Crazy Johnnie’s, in Fat City, shares a similarly casual atmosphere, inexpensive steaks and locals-only clientele. The menu has more innovation and many more choices, however, while also presenting the classic steak cuts with deft preparation. Here you can get a sirloin or prime rib, but also grilled steak tips covered in a garlic cream sauce, which they call Filet Mischa. At lunch, they serve a po-boy stuffed to bursting with chunks of tender filet mignon and slathered in garlic butter.
That sandwich measures a foot long on soft French bread. Like most of the steak dishes here, it comes with a helping of buttery potato salad and at $4.25 is one of the best deals anywhere.
All the prices are surprisingly cheap. A 12-ounce sirloin, with potatoes, is $7.95 and the prime rib au jus is $9.95. The filet is wonderful, an eight-and-a-half ounce round of beef. They cook it perfectly, even when we asked for it medium rare. This can be a tricky preparation, but they got it just right, delivering a steak with a firm crust surrounding a deep red center that flowed like liquid across the tongue. All this for $11.95.
I tried to pry the secret for the low prices from various staff members there but the only answer I got was the mantra “volume, volume, volume.” Which is probably true; the place is busy every time I go, even at off hours.
Looking around Crazy Johnnie’s, its easy to see more it evolved from just a bar to a bar that sometimes served steaks at cost on special occasions to a steakhouse that had to knock out walls to accommodate the response to its delicious, exceedingly cheap menu.

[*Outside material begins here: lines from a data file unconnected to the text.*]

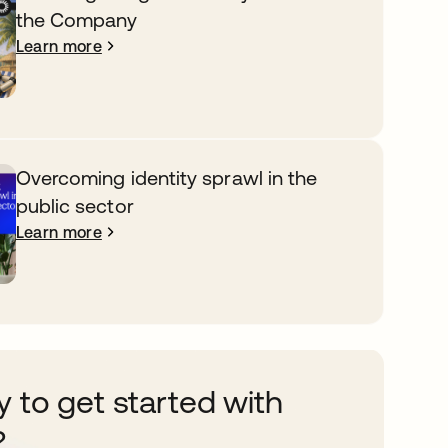
the Company
Learn more
Overcoming identity sprawl in the
public sector
Learn more
 to get started with
?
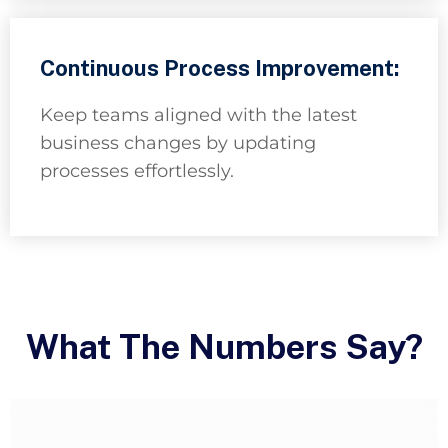
Continuous Process Improvement:
Keep teams aligned with the latest
business changes by updating
processes effortlessly.
What The Numbers Say?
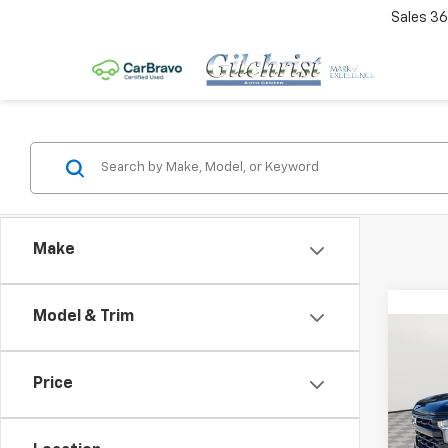
Sales
36
Make
Model & Trim
Co
$3,
New
Silv
SAVI
Price
VIN:
3
Model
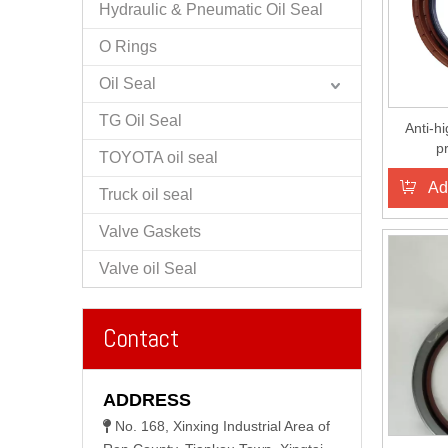
Hydraulic & Pneumatic Oil Seal
O Rings
Oil Seal
TG Oil Seal
Anti-h
p
TOYOTA oil seal
CRANKS
Ad
Truck oil seal
Valve Gaskets
Valve oil Seal
Contact
ADDRESS
No. 168, Xinxing Industrial Area of

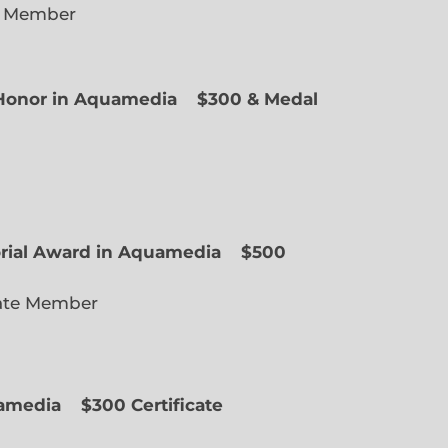
e Member
f Honor in Aquamedia
$300 & Medal
ted Member
orial Award in Aquamedia
$500
ate Member
uamedia
$300 Certificate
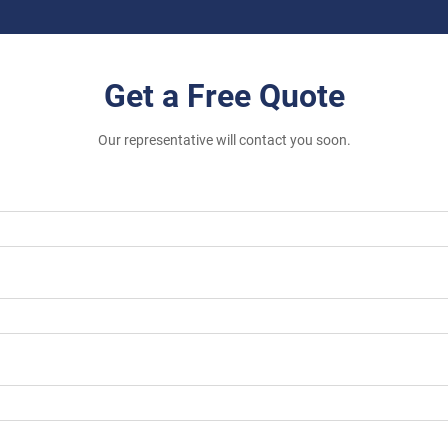
Get a Free Quote
Our representative will contact you soon.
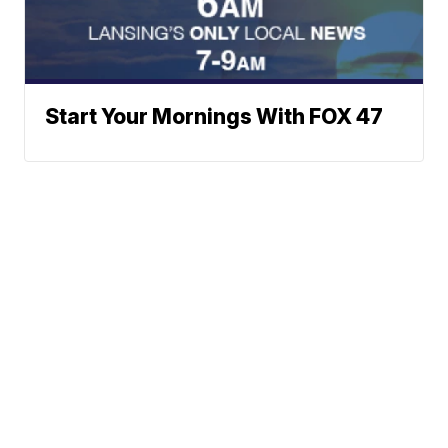
Start Your Mornings With FOX 47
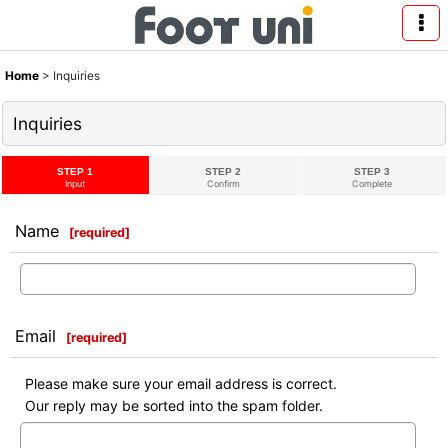
Home
>
Inquiries
Inquiries
STEP 1
STEP 2
STEP 3
Input
Confirm
Complete
Name
[
required
]
Email
[
required
]
Please make sure your email address is correct.
Our reply may be sorted into the spam folder.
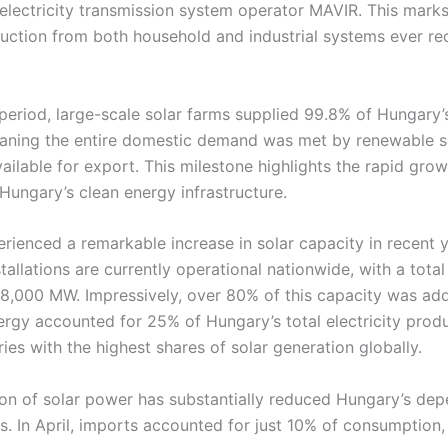
electricity transmission system operator MAVIR. This marks
uction from both household and industrial systems ever re
period, large-scale solar farms supplied 99.8% of Hungary’s
ning the entire domestic demand was met by renewable s
ailable for export. This milestone highlights the rapid gro
Hungary’s clean energy infrastructure.
rienced a remarkable increase in solar capacity in recent 
tallations are currently operational nationwide, with a total 
 8,000 MW. Impressively, over 80% of this capacity was ad
ergy accounted for 25% of Hungary’s total electricity produc
es with the highest shares of solar generation globally.
ion of solar power has substantially reduced Hungary’s de
ts. In April, imports accounted for just 10% of consumption, r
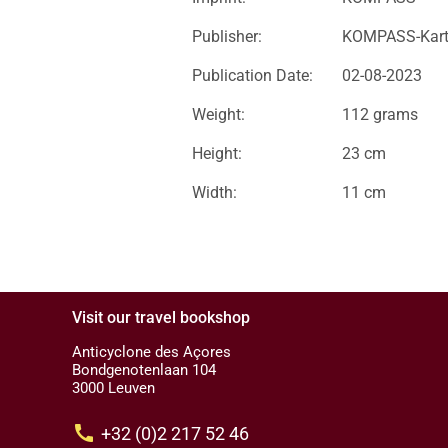
Publisher:
KOMPASS-Kar
Publication Date:
02-08-2023
Weight:
112 grams
Height:
23 cm
Width:
11 cm
Visit our travel bookshop
Anticyclone des Açores
Bondgenotenlaan 104
3000 Leuven
call
+32 (0)2 217 52 46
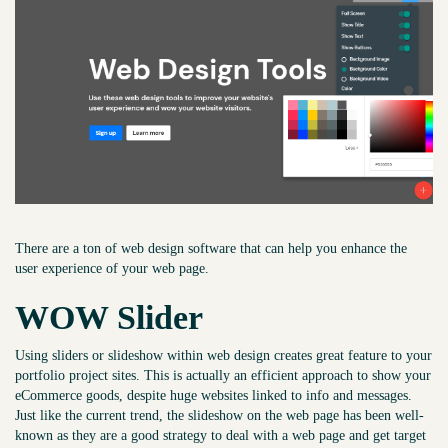
There are a ton of web design software that can help you enhance the
user experience of your web page.
WOW Slider
Using sliders or slideshow within web design creates great feature to your
portfolio project sites. This is actually an efficient approach to show your
eCommerce goods, despite huge websites linked to info and messages.
Just like the current trend, the slideshow on the web page has been well-
known as they are a good strategy to deal with a web page and get target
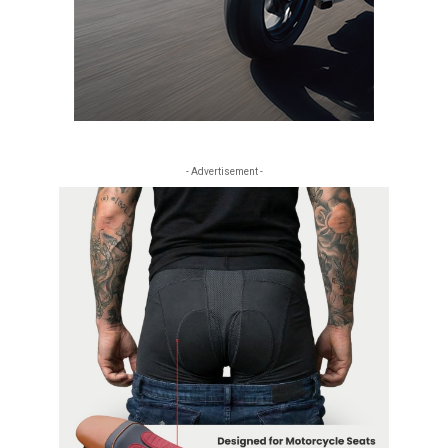
- Advertisement -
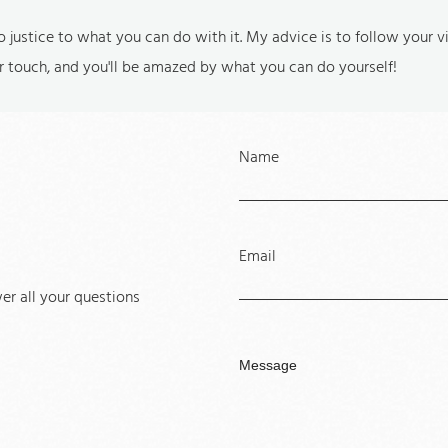
do justice to what you can do with it. My advice is to follow your 
r touch, and you'll be amazed by what you can do yourself!
Name
Email
r all your questions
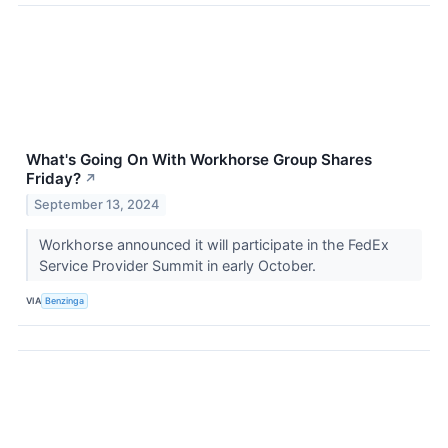
What's Going On With Workhorse Group Shares
Friday?
↗
September 13, 2024
Workhorse announced it will participate in the FedEx
Service Provider Summit in early October.
VIA
Benzinga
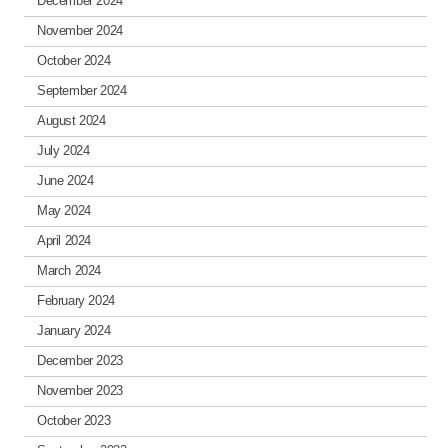
December 2024
November 2024
October 2024
September 2024
August 2024
July 2024
June 2024
May 2024
April 2024
March 2024
February 2024
January 2024
December 2023
November 2023
October 2023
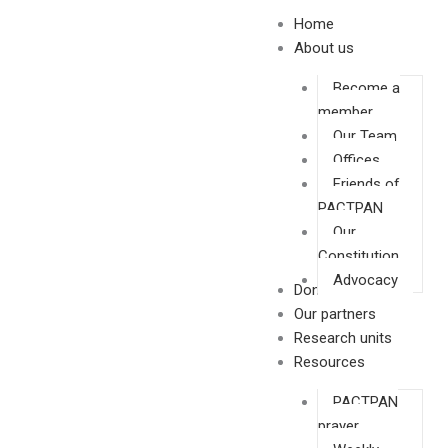
Skip
Home
to
About us
content
Become a
member
Our Team
Offices
Friends of
PACTPAN
Our
Constitution
Advocacy
Donate
Our partners
Research units
Resources
PACTPAN
prayer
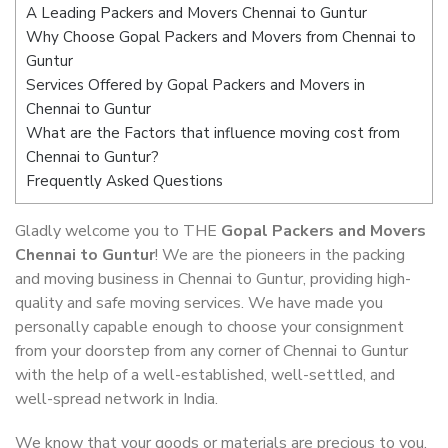
A Leading Packers and Movers Chennai to Guntur
Why Choose Gopal Packers and Movers from Chennai to
Guntur
Services Offered by Gopal Packers and Movers in
Chennai to Guntur
What are the Factors that influence moving cost from
Chennai to Guntur?
Frequently Asked Questions
Gladly welcome you to THE
Gopal Packers and Movers
Chennai to Guntur
! We are the pioneers in the packing
and moving business in Chennai to Guntur, providing high-
quality and safe moving services. We have made you
personally capable enough to choose your consignment
from your doorstep from any corner of Chennai to Guntur
with the help of a well-established, well-settled, and
well-spread network in India.
We know that your goods or materials are precious to you.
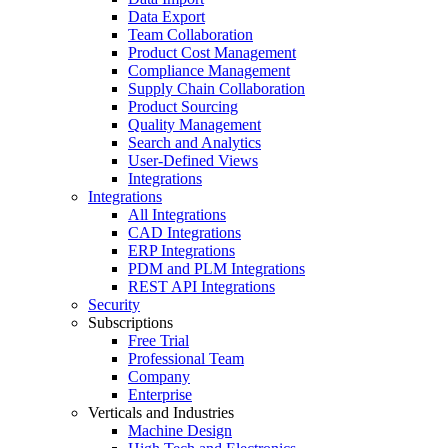
Data Export
Team Collaboration
Product Cost Management
Compliance Management
Supply Chain Collaboration
Product Sourcing
Quality Management
Search and Analytics
User-Defined Views
Integrations
Integrations
All Integrations
CAD Integrations
ERP Integrations
PDM and PLM Integrations
REST API Integrations
Security
Subscriptions
Free Trial
Professional Team
Company
Enterprise
Verticals and Industries
Machine Design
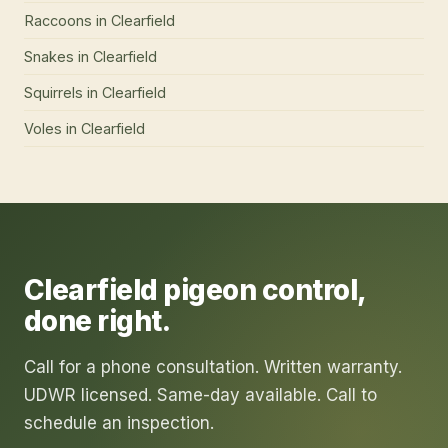
Raccoons
in
Clearfield
Snakes
in
Clearfield
Squirrels
in
Clearfield
Voles
in
Clearfield
Clearfield
pigeon control
,
done right.
Call for a phone consultation. Written warranty.
UDWR licensed. Same-day available. Call to
schedule an inspection.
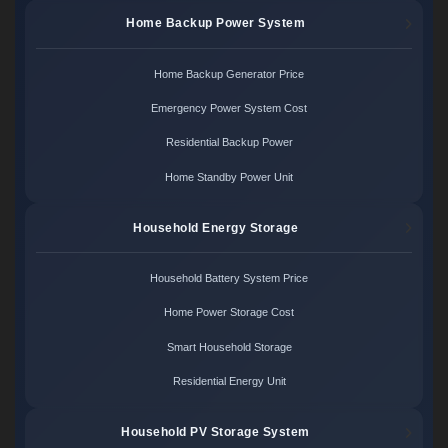
Home Backup Power System
Home Backup Generator Price
Emergency Power System Cost
Residential Backup Power
Home Standby Power Unit
Household Energy Storage
Household Battery System Price
Home Power Storage Cost
Smart Household Storage
Residential Energy Unit
Household PV Storage System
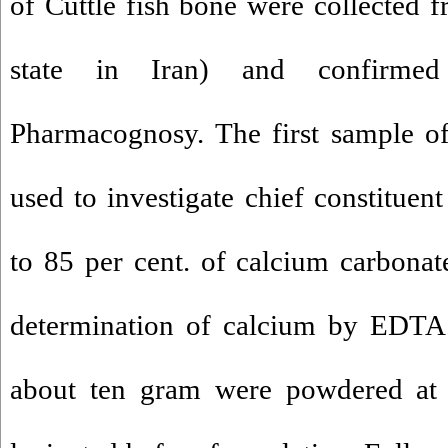
of Cuttle fish bone were collected 
state in Iran) and confirme
Pharmacognosy. The first sample of
used to investigate chief constituent
to 85 per cent. of calcium carbona
determination of calcium by EDTA.
about ten gram were powdered at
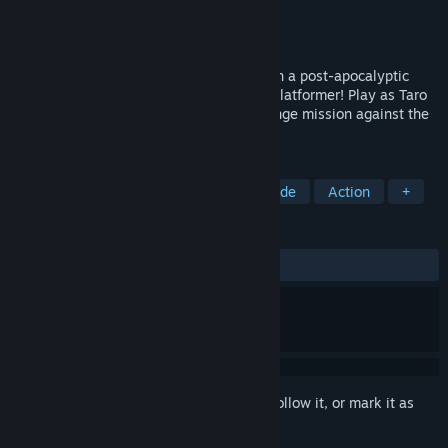
Developer
Zenovia Interactive
Publisher
Tribute Games Inc.
Released
Sep 28, 2021
Punch, whip, and zipline your way through a post-apocalyptic
America in this 16-bit retro-style action platformer! Play as Taro
Takahashi, a resistance soldier on a revenge mission against the
dictator who lords over the ashes.
TAGS
2D Platformer
Fast-Paced
Arcade
Action
+
REVIEWS
ALL TIME:
Mostly Positive
(77% of 384)
Sign in
to add this item to your wishlist, follow it, or mark it as
ignored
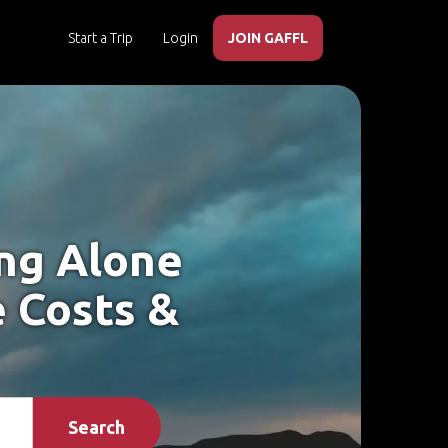
Start a Trip
Login
JOIN GAFFL
ing Alone
e Costs &
Search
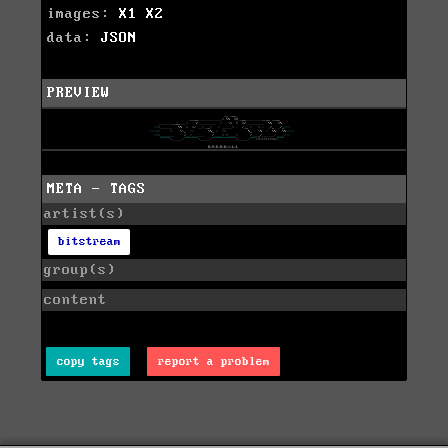
images:
X1
X2
data:
JSON
PREVIEW
META - TAGS
artist(s)
bitstream
group(s)
content
copy tags
report a problem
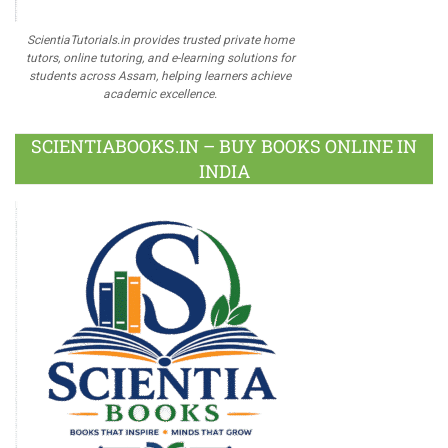
ScientiaTutorials.in provides trusted private home
tutors, online tutoring, and e-learning solutions for
students across Assam, helping learners achieve
academic excellence.
SCIENTIABOOKS.IN – BUY BOOKS ONLINE IN
INDIA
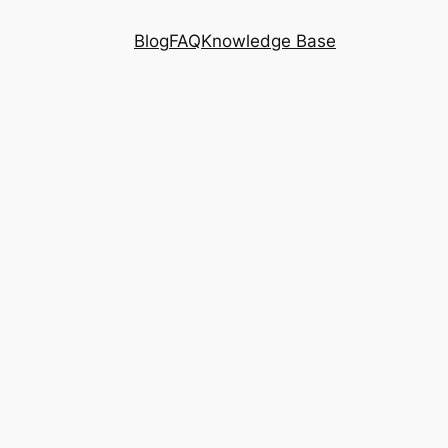
Blog
FAQ
Knowledge Base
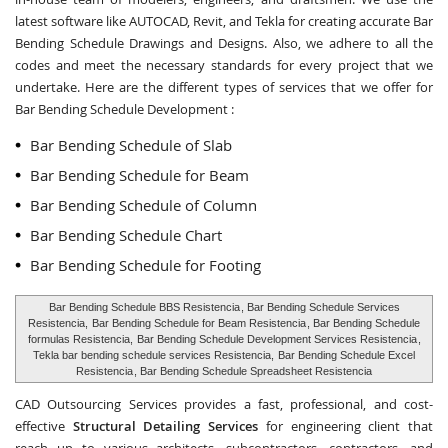
latest software like AUTOCAD, Revit, and Tekla for creating accurate
Bar
Bending Schedule Drawings and Designs
. Also, we adhere to all the
codes and meet the necessary standards for every project that we
undertake. Here are the different types of services that we offer for
Bar Bending Schedule Development :
Bar Bending Schedule of Slab
Bar Bending Schedule for Beam
Bar Bending Schedule of Column
Bar Bending Schedule Chart
Bar Bending Schedule for Footing
Bar Bending Schedule BBS Resistencia
, Bar Bending Schedule Services
Resistencia,
Bar Bending Schedule for Beam Resistencia
, Bar Bending Schedule
formulas Resistencia,
Bar Bending Schedule Development Services Resistencia
,
Tekla bar bending schedule services Resistencia,
Bar Bending Schedule Excel
Resistencia
, Bar Bending Schedule Spreadsheet Resistencia
CAD Outsourcing Services provides a fast, professional, and cost-
effective
Structural Detailing Services
for engineering client that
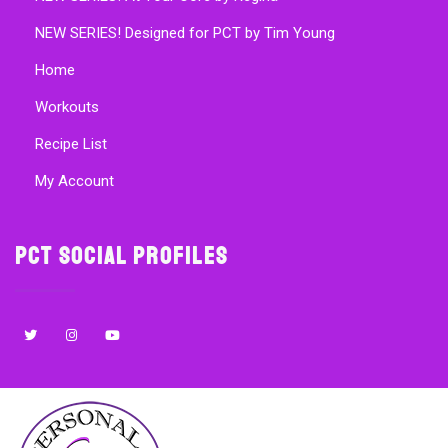
NEW SERIES! Designed for PCT by Tim Young
Home
Workouts
Recipe List
My Account
PCT Social Profiles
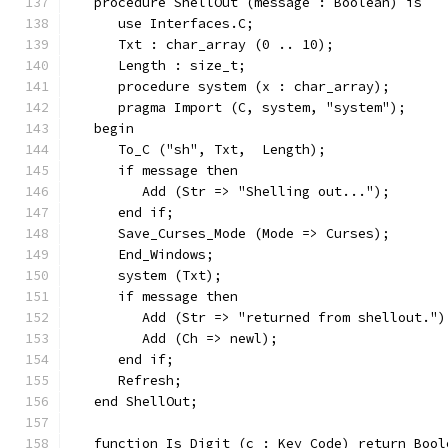
   procedure ShellOut (message : Boolean) is
      use Interfaces.C;
      Txt : char_array (0 .. 10);
      Length : size_t;
      procedure system (x : char_array);
      pragma Import (C, system, "system");
   begin
      To_C ("sh", Txt,  Length);
      if message then
         Add (Str => "Shelling out...");
      end if;
      Save_Curses_Mode (Mode => Curses);
      End_Windows;
      system (Txt);
      if message then
         Add (Str => "returned from shellout.")
         Add (Ch => newl);
      end if;
      Refresh;
   end ShellOut;
   function Is_Digit (c : Key_Code) return Bool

It’s a cave-dark space, where sunlight seems like an intrusion on the video poker and the menthol-gilded Metairie ladies knocking back bourbon cocktails in the afternoon.
You can get more than red meat at Crazy Johnnie’s, including a tuna steak, grilled chicken, New Orleans barbecue shrimp and etouffees, all priced in line with the steaks.
The parking is appallingly bad, as is the case throughout Fat City. There’s a designated parking lot, but the pavement is so tectonically broken that only SUVs can manage it. There is a parking lot a block away that none of the other businesses have explicitly staked a claim to and you can park here without fear of being towed or losing your car in a pothole.